5 comentarios en «Cling, cling, cling, cling, cling…»

  1. Como dice en uno de sus siempre acertados comentarios Iñaki Anasagasti, de un tipo que se presentó el día de apertura del Congreso montado en el Rolls del asesino y vestido de militar ¿qué se puede esperar?
    El discursito de ayer es digno de desprecio y repulsa por parte de cualquiera que tenga un poco de autoestima y que entienda lo que es una democracia y lo que no.
    Mientras cientos de miles de trabajadores hacen equilibrios entre el posible cierre temporal o definitivo de empresas y otros miles se juegan el tipo como sanitarios, policías, cuidadores o simplemente en sus trabajos de cara al público, este personaje sigue disfrutando tan ricamente de sus privilegios insolidarios y tiene a bien encima descojonarse de sus súbditos, lúgubre, estirado y artificial.
    Los que fueron franquistas se transmutaron en juancarlistas y luego en felipistas.
    Esa es su base social. La otra base es el ejército.

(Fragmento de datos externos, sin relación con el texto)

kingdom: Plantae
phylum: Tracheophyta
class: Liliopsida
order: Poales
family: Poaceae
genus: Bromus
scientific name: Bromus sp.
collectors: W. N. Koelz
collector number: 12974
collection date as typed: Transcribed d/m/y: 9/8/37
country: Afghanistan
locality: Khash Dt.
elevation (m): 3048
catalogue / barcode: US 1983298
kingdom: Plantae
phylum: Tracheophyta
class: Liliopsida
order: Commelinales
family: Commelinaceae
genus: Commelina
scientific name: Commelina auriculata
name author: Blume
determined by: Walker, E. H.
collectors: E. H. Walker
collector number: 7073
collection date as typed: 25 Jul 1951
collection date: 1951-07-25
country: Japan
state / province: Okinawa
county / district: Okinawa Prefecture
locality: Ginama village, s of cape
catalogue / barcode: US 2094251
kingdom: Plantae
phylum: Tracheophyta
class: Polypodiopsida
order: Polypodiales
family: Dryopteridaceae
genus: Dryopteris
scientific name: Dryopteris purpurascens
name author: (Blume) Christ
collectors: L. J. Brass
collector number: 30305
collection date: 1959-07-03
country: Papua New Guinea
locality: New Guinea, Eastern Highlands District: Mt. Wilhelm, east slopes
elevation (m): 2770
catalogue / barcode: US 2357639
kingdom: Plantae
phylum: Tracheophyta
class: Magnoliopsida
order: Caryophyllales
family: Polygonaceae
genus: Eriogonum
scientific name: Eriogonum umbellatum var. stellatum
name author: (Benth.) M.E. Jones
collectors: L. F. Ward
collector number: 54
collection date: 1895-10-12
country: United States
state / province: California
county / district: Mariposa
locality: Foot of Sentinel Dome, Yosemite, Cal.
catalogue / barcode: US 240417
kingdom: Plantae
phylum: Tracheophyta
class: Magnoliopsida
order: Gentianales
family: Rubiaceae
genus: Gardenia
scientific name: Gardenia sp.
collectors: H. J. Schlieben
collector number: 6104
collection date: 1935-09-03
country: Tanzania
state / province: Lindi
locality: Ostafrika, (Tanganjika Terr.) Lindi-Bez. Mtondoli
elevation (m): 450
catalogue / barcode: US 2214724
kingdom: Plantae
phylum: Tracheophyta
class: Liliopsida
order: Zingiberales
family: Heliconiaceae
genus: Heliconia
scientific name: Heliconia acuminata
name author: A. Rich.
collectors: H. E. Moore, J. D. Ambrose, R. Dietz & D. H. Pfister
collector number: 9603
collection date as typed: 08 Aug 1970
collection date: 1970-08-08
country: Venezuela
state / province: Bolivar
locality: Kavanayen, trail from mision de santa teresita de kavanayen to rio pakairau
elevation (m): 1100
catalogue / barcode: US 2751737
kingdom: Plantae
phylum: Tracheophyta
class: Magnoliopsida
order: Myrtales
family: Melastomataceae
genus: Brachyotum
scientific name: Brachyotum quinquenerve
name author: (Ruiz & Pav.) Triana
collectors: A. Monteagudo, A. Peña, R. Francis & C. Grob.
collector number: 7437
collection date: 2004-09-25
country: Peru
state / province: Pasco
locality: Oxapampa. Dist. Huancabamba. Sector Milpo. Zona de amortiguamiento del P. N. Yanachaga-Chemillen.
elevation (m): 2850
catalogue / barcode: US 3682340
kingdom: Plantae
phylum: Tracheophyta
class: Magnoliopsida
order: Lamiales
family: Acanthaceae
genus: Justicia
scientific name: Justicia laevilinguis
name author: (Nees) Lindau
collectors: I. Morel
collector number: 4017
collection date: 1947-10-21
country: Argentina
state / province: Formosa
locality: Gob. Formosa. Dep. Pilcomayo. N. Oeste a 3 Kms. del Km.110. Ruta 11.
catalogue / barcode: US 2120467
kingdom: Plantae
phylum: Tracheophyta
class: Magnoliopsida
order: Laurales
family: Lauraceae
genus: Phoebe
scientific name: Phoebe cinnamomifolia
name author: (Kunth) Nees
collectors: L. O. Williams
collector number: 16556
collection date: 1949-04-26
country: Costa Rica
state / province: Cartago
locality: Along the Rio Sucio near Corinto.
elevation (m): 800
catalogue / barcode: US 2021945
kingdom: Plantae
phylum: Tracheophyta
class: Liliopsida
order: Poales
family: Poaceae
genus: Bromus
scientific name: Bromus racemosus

  2. El quid de los grandes problemas de ciertos estados es, tal como explicó Bakunin, la educación de los militares, desde el soldado más raso hasta las más altas jerarquías…porque es dirigida a convertirles en enemigos de la sociedad civil. Su único objetivo es entrenarles para las matanzas y destrucciones, sin importarles pierdan el sentimiento de la dignidad humana. La obediencia pasiva es su mayor virtud. Sometidos a una disciplina despótica, acaban sintiendo horror de cualquiera que se mueve libremente… de ahí su actitud siempre amenazante hacia el pueblo. Quieren imponer a la fuerza la disciplina brutal, el orden estúpido del que ellos mismos son víctimas.

  3. Mi escepticismo de ayer con respecto a la cacerolada (estuve yo solo en la función de las 12h), se convirtió en agradable sorpresa cuando en la función de las 21h el ruido era bastante ensordecedor en mi entorno. No obstante, observé que mientras algunos de mis vecinos (pperos de manual) se partían las manos en la convocatoria de las 20h (lo cual no critico), desaparecieron en la de las 21h cuando curiosamente ambas convocatorias tenían un nexo común. A saber, la primera para mostrar agradecimiento a los sanitarios, entre otros, y la segunda para “recabar fondos para la sanidad pública”.

    Puede que sea el momento para hacer que se tambalee esta “sasi demokrazia” y se mande al paro a los Borbones. Ahí va una idea: montar una plataforma cívica para recoger firmas con el lema “POR UNA DEMOCRACIA DE VERDAD – REFERENDUM MONARQUÍA VS REPÚBLICA”. Es solo una opción que cualquiera puede mejorar. Por cierto, sería interesante que las primeras firmas fuesen las de Urkullu (simplemente como ciudadano y dado su simbolismo), Garaikoetxea (Karlos, nunca es tarde para medio arreglar tu borrón de febrero del 81), Ardanza e Ibarretxe (a López no le incluyo por razones obvias).

    Iñigo, respecto a Iturgaiz, suscribo hasta la última como de tu comentario.